Justice Minister announces commission to improve prison system

February 2, 2008 9:59 amComments OffViews: 44

Justice Minister Rosario Fernández announced the commission that will evaluate and make recommendations on a privatization plan for Peru’s future prisons, in an attempt to address problems such as overcrowding. The commission, which has 30 days to produce its report, is led by Gonzalo Prialé Cevallos, who is accompanied by penal and public management specialists as well as engineers and fellow economists.  Prialé, an economist and agro-exporter, is president of AFIN, the association for development of national infrastructure formed by members of Confiep, the confederation of national private businesses. 

Peru’s prisons are currently managed by the National Penitentiary Institute, INPE. Under the new system, prison administration would be controlled by private companies under INPE’s supervision.

“Basically, we aren’t trying to resolve or correct the existing penitentiary problems, but rather find a formula so the future prison system will be more humane,” said Prialé.

Peru’s prison population has steadily increased over the last 15 years with overpopulation as one of the main problems today.

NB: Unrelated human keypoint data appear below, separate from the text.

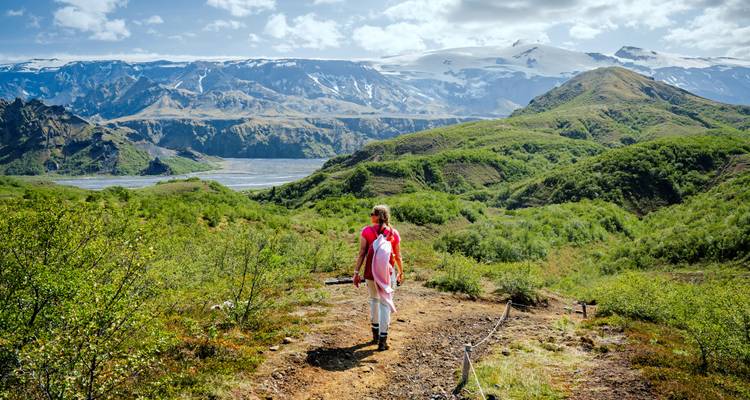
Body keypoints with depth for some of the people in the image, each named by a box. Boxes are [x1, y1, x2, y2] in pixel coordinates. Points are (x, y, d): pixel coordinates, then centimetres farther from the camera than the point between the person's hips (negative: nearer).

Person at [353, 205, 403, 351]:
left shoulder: (366, 231, -2)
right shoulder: (393, 233, 1)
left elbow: (362, 253, -5)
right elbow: (398, 256, 6)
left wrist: (356, 272, 1)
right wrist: (401, 272, 20)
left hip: (370, 271, 1)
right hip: (387, 272, -1)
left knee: (374, 299, 22)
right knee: (385, 303, 5)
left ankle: (375, 334, 32)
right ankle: (382, 340, 2)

INPE told Andean Air Mail there are currently 41,546 inmates in Peru’s prisons, representing about 14 percent of the national population. It added the prison systems national capacity is only 22,540.

The most extreme case of overcrowding is Lima’s San Pedro prison, commonly known as Lurigancho, one of Latin America’s largest prisons. INPE said the prison holds some 9,800 inmates with a capacity for only 3,240.

Prison specialist Héctor Bellido Sánchez said, in a daily El Comercio interview, outsourcing is the only way to improve Peru’s prisons. “INPE has demonstrated that it is unfortunately an inefficient institution to be in charge of prison administration. The concession should be absolute, as much with administration as internal and external security,” said Bellido.

He added that future prisons shouldn’t be like Lurigancho, “which no longer exists as a prison, it is simply four walls with a lot of people inside.”

However, Peru’s national ombudsman says outsourcing isn’t the solution to the country’s prison problem. The head of the Defensoría del Pueblo’s penal program, José Ávila, told El Comercio, “you have to be very careful with some of the services. For example, the experience with food services is not good. Private companies give terrible service.”